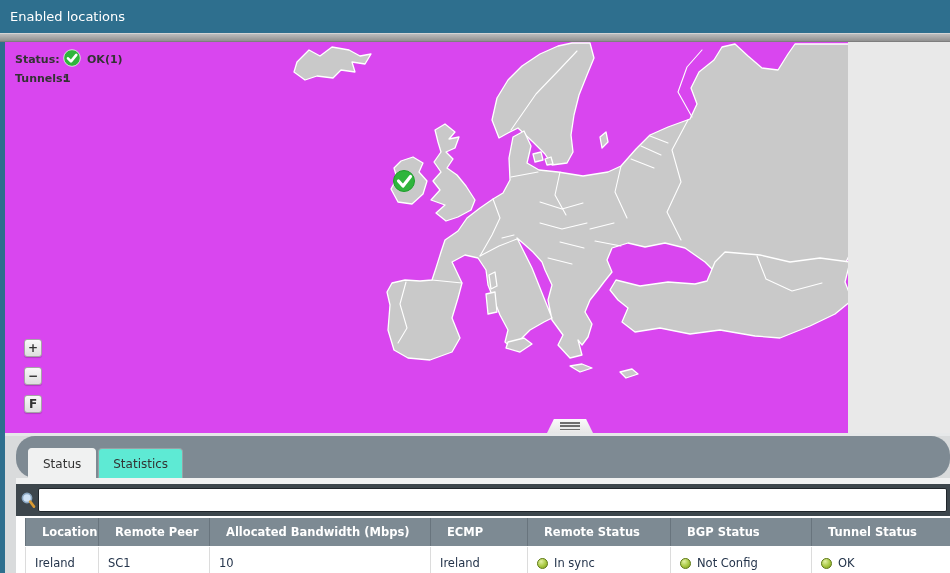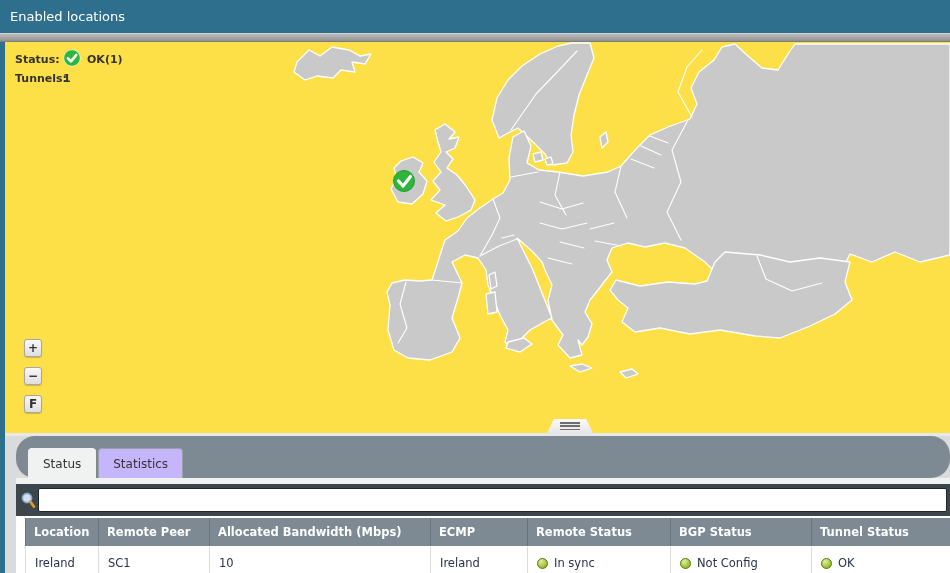--- a/index.html
+++ b/index.html
@@ -14,7 +14,7 @@
   .accent-left{position:absolute;left:0;top:42px;width:5px;height:531px;background:#2e6f8e;z-index:40;}
 
   
-  .map{position:absolute;left:5px;top:42px;width:945px;height:391px;background:#fde047;overflow:hidden;}
+  .map{position:absolute;left:5px;top:42px;width:843px;height:391px;background:#d946ef;overflow:hidden;}
   .map svg.geo{position:absolute;left:-5px;top:0;}
 
   .status-overlay{position:absolute;left:10px;top:8px;font-size:11px;font-weight:bold;color:#333;line-height:15px;}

TASK TO CARRY OUT: All the records above need to be given again word for word. Skip the pictures.

WRITTEN RESPONSE:
--- a/index.html
+++ b/index.html
@@ -14,7 +14,7 @@
   .accent-left{position:absolute;left:0;top:42px;width:5px;height:531px;background:#2e6f8e;z-index:40;}
 
   
-  .map{position:absolute;left:5px;top:42px;width:945px;height:391px;background:#fde047;overflow:hidden;}
+  .map{position:absolute;left:5px;top:42px;width:843px;height:391px;background:#d946ef;overflow:hidden;}
   .map svg.geo{position:absolute;left:-5px;top:0;}
 
   .status-overlay{position:absolute;left:10px;top:8px;font-size:11px;font-weight:bold;color:#333;line-height:15px;}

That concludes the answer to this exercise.